▸ EXERCISE
When you reach the line containing "порядок! Конечно такой" in the entries below, begin reproducing lines exactly, and stop once the line containing "Пластик голимый, но" is done.
+++ MATERIAL FOR THIS EXERCISE
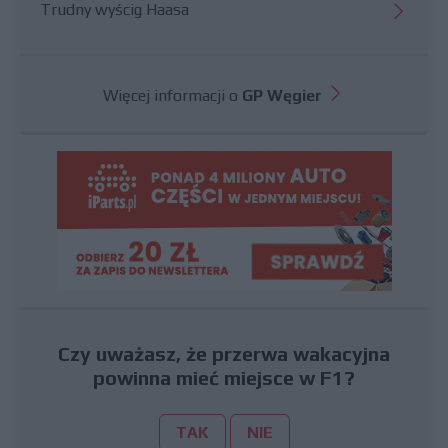
Trudny wyścig Haasa
Więcej informacji o
GP Węgier
Czy uważasz, że przerwa wakacyjna
powinna mieć miejsce w F1?
TAK
NIE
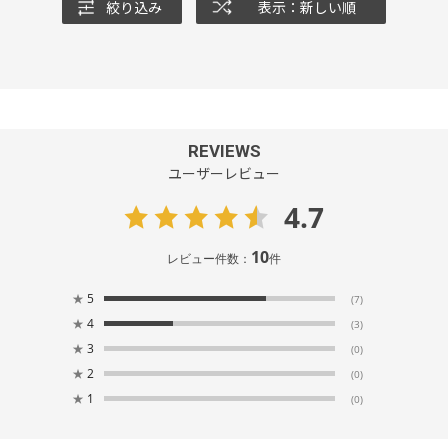
絞り込み
表示：新しい順
REVIEWS
ユーザーレビュー
4.7
10
レビュー件数：
件
★
5
(7)
★
4
(3)
★
3
(0)
★
2
(0)
★
1
(0)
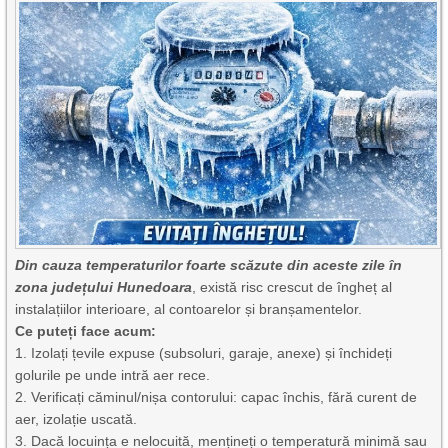
Din cauza temperaturilor foarte scăzute din aceste zile în
zona județului Hunedoara
, există risc crescut de îngheț al
instalațiilor interioare, al contoarelor și branșamentelor.
Ce puteți face acum:
1. Izolați țevile expuse (subsoluri, garaje, anexe) și închideți
golurile pe unde intră aer rece.
2. Verificați căminul/nișa contorului: capac închis, fără curent de
aer, izolație uscată.
3. Dacă locuința e nelocuită, mențineți o temperatură minimă sau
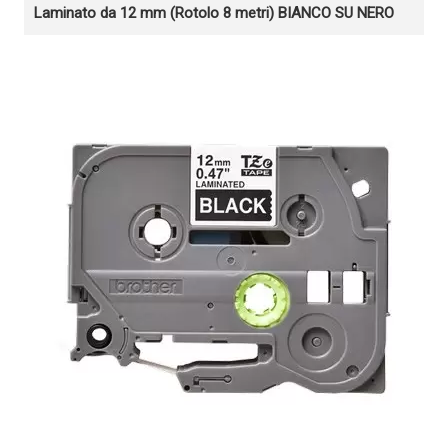
Laminato da 12 mm (Rotolo 8 metri) BIANCO SU NERO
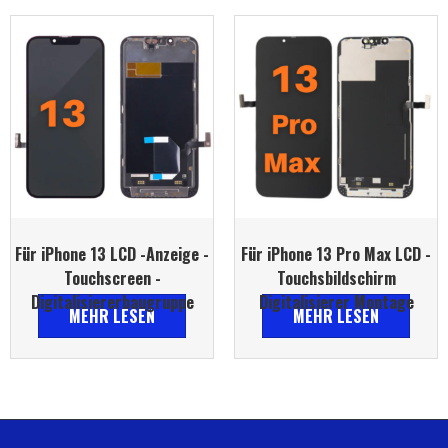
Für iPhone 13 LCD -Anzeige -
Für iPhone 13 Pro Max LCD -
Touchscreen -
Touchsbildschirm
Digitalisiererbaugruppe
Digitalisierer Montage
MEHR LESEN
MEHR LESEN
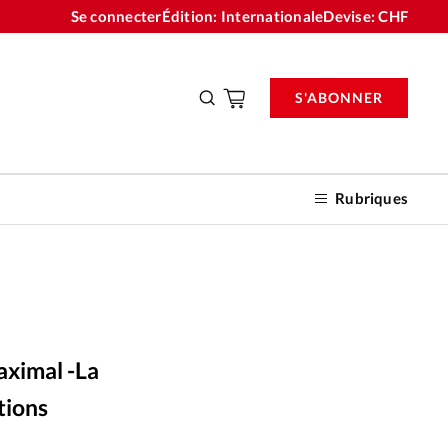
Se connecter
Édition: Internationale
Devise:
CHF
S'ABONNER
Rubriques
nnements
aximal -La
n don
tions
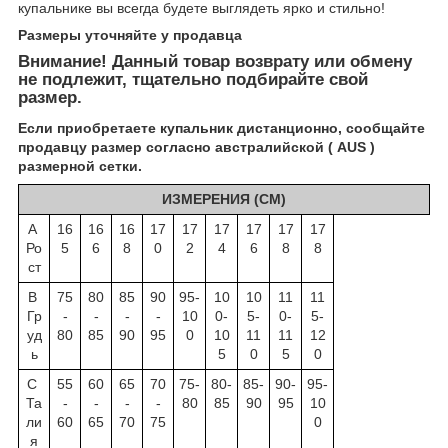
купальнике вы всегда будете выглядеть ярко и стильно!
Размеры уточняйте у пр
одавца
Внимание! Данный товар возврату или обмену
не подлежит, тщательно подбирайте свой
размер.
Если приобретаете купальник дистанционно, сообщайте
продавцу размер согласно австралийской ( AUS )
размерной сетки.
ИЗМЕРЕНИЯ (СМ)
А
16
16
16
17
17
17
17
17
17
Ро
5
6
8
0
2
4
6
8
8
ст
B
75
80
85
90
95-
10
10
11
11
Гр
-
-
-
-
10
0-
5-
0-
5-
уд
80
85
90
95
0
10
11
11
12
ь
5
0
5
0
C
55
60
65
70
75-
80-
85-
90-
95-
Та
-
-
-
-
80
85
90
95
10
ли
60
65
70
75
0
я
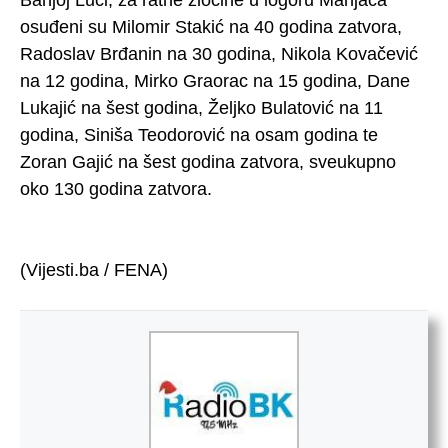
osuđeni su Milomir Stakić na 40 godina zatvora,
Radoslav Brđanin na 30 godina, Nikola Kovačević
na 12 godina, Mirko Graorac na 15 godina, Dane
Lukajić na šest godina, Željko Bulatović na 11
godina, Siniša Teodorović na osam godina te
Zoran Gajić na šest godina zatvora, sveukupno
oko 130 godina zatvora.
(Vijesti.ba / FENA)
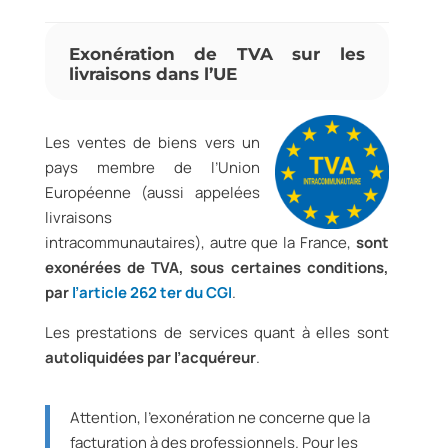
Exonération de TVA sur les
livraisons dans l’UE
Les ventes de biens vers un
pays membre de l’Union
Européenne (aussi appelées
livraisons
intracommunautaires), autre que la France,
sont
exonérées de TVA, sous certaines conditions,
par
l’article 262 ter du CGI
.
Les prestations de services quant à elles sont
autoliquidées par l’acquéreur
.
Attention, l’exonération ne concerne que la
facturation à des professionnels. Pour les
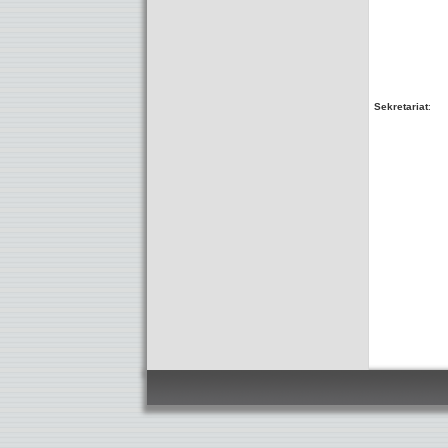
Sekretariat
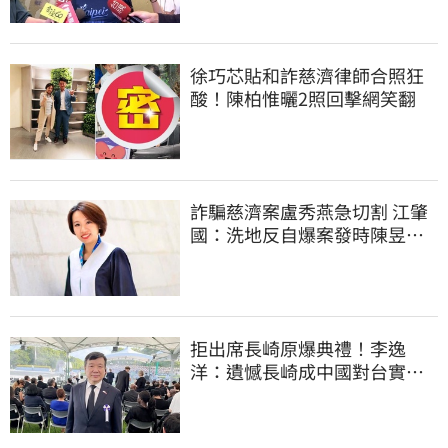
徐巧芯貼和詐慈濟律師合照狂
酸！陳柏惟曬2照回擊網笑翻
詐騙慈濟案盧秀燕急切割 江肇
國：洗地反自爆案發時陳昱瑄
與市府關係
拒出席長崎原爆典禮！李逸
洋：遺憾長崎成中國對台實施
法律戰的執行工具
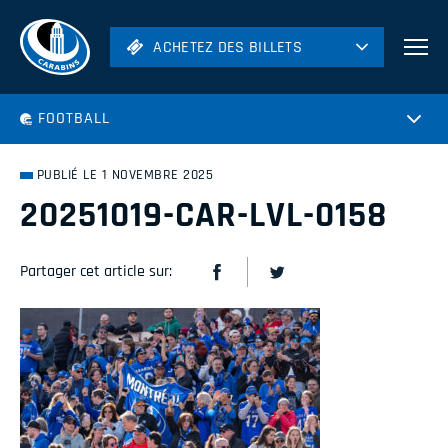
ACHETEZ DES BILLETS
ACHETEZ DES BILLETS
Football
FOOTBALL
Hockey
Soccer
PUBLIÉ LE 1 NOVEMBRE 2025
Rugby
20251019-CAR-LVL-0158
Volleyball
Partager cet article sur:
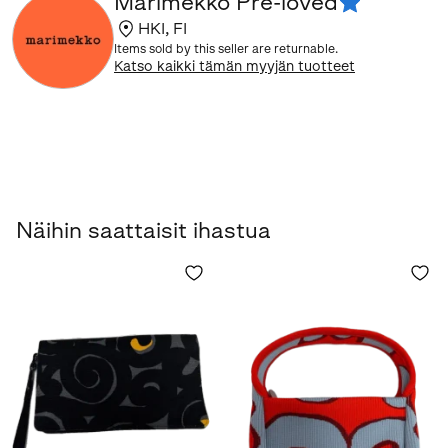
Marimekko Pre-loved
HKI
,
FI
Items sold by this seller are returnable.
Katso kaikki tämän myyjän tuotteet
Näihin saattaisit ihastua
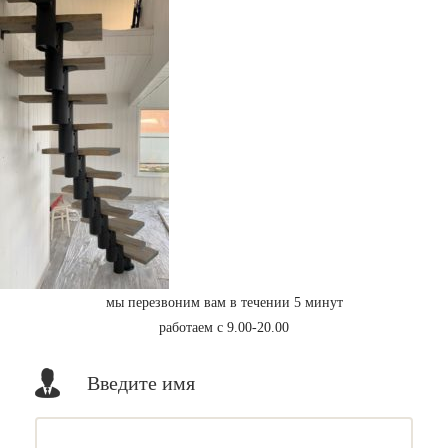
мы перезвоним вам в течении 5 минут
работаем с 9.00-20.00
Введите имя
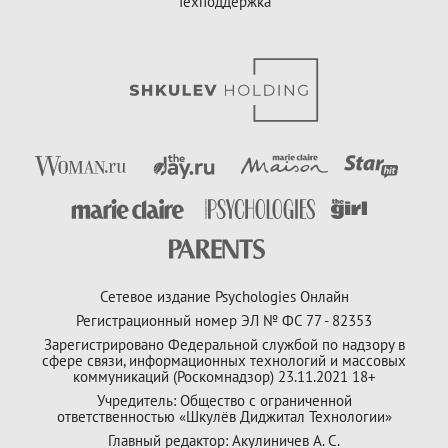
Техподдержка
Сетевое издание Psychologies Онлайн
Регистрационный номер ЭЛ № ФС 77 - 82353
Зарегистрировано Федеральной службой по надзору в
сфере связи, информационных технологий и массовых
коммуникаций (Роскомнадзор) 23.11.2021 18+
Учредитель: Общество с ограниченной
ответственностью «Шкулёв Диджитал Технологии»
Главный редактор: Акулиничев А. С.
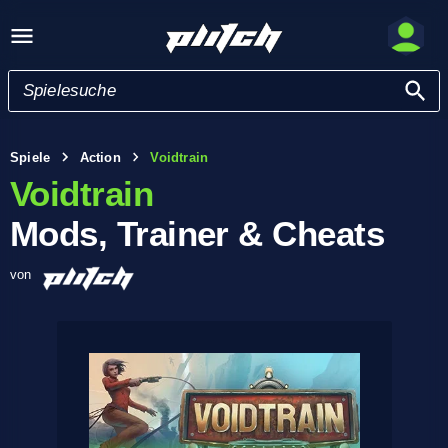
Spiele
Action
Voidtrain
Voidtrain
Mods, Trainer & Cheats
von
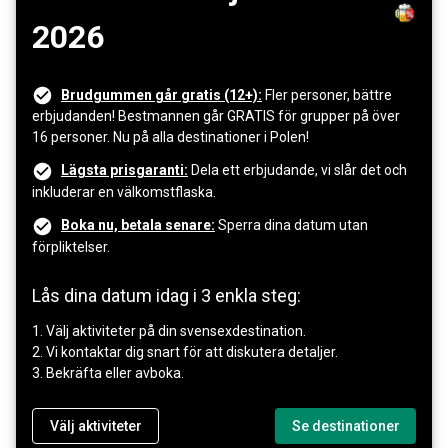
2026
Brudgummen går gratis (12+):
Fler personer, bättre
erbjudanden! Bestmannen går GRATIS för grupper på över
16 personer. Nu på alla destinationer i Polen!
Lägsta prisgaranti:
Dela ett erbjudande, vi slår det och
inkluderar en välkomstflaska.
Boka nu, betala senare:
Sperra dina datum utan
förpliktelser.
Lås dina datum idag i 3 enkla steg:
1. Välj aktiviteter på din svensexdestination.
2. Vi kontaktar dig snart för att diskutera detaljer.
3. Bekräfta eller avboka.
Välj aktiviteter
Se destinationer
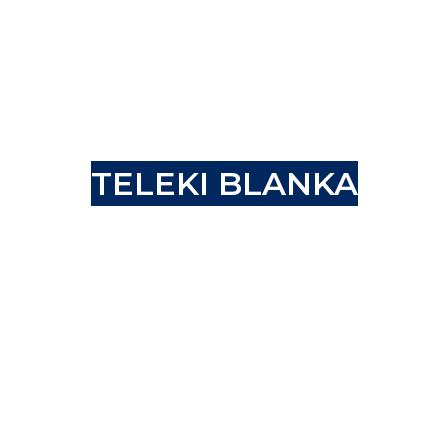
SZÉKESFEHÉRVÁRI
TELEKI BLANKA
GIMNÁZIUM ÉS
ÁLTALÁNOS ISKOLA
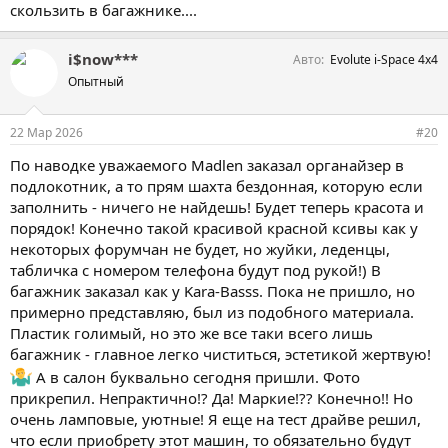
скользить в багажнике....
i$now***
Авто
Evolute i-Space 4x4
Опытный
22 Мар 2026
#20
По наводке уважаемого Madlen заказал органайзер в
подлокотник, а то прям шахта бездонная, которую если
заполнить - ничего не найдешь! Будет теперь красота и
порядок! Конечно такой красивой красной ксивы как у
некоторых форумчан не будет, но жуйки, леденцы,
табличка с номером телефона будут под рукой!) В
багажник заказал как у Kara-Basss. Пока не пришло, но
примерно представляю, был из подобного материала.
Пластик голимый, но это же все таки всего лишь
багажник - главное легко чиститься, эстетикой жертвую!
А в салон буквально сегодня пришли. Фото
прикрепил. Непрактично!? Да! Маркие!?? Конечно!! Но
очень ламповые, уютные! Я еще на тест драйве решил,
что если приобрету этот машин, то обязательно будут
++++++
▸ ANSWER
порядок! Конечно такой красивой красной ксивы как у
некоторых форумчан не будет, но жуйки, леденцы,
табличка с номером телефона будут под рукой!) В
багажник заказал как у Kara-Basss. Пока не пришло, но
примерно представляю, был из подобного материала.
Пластик голимый, но это же все таки всего лишь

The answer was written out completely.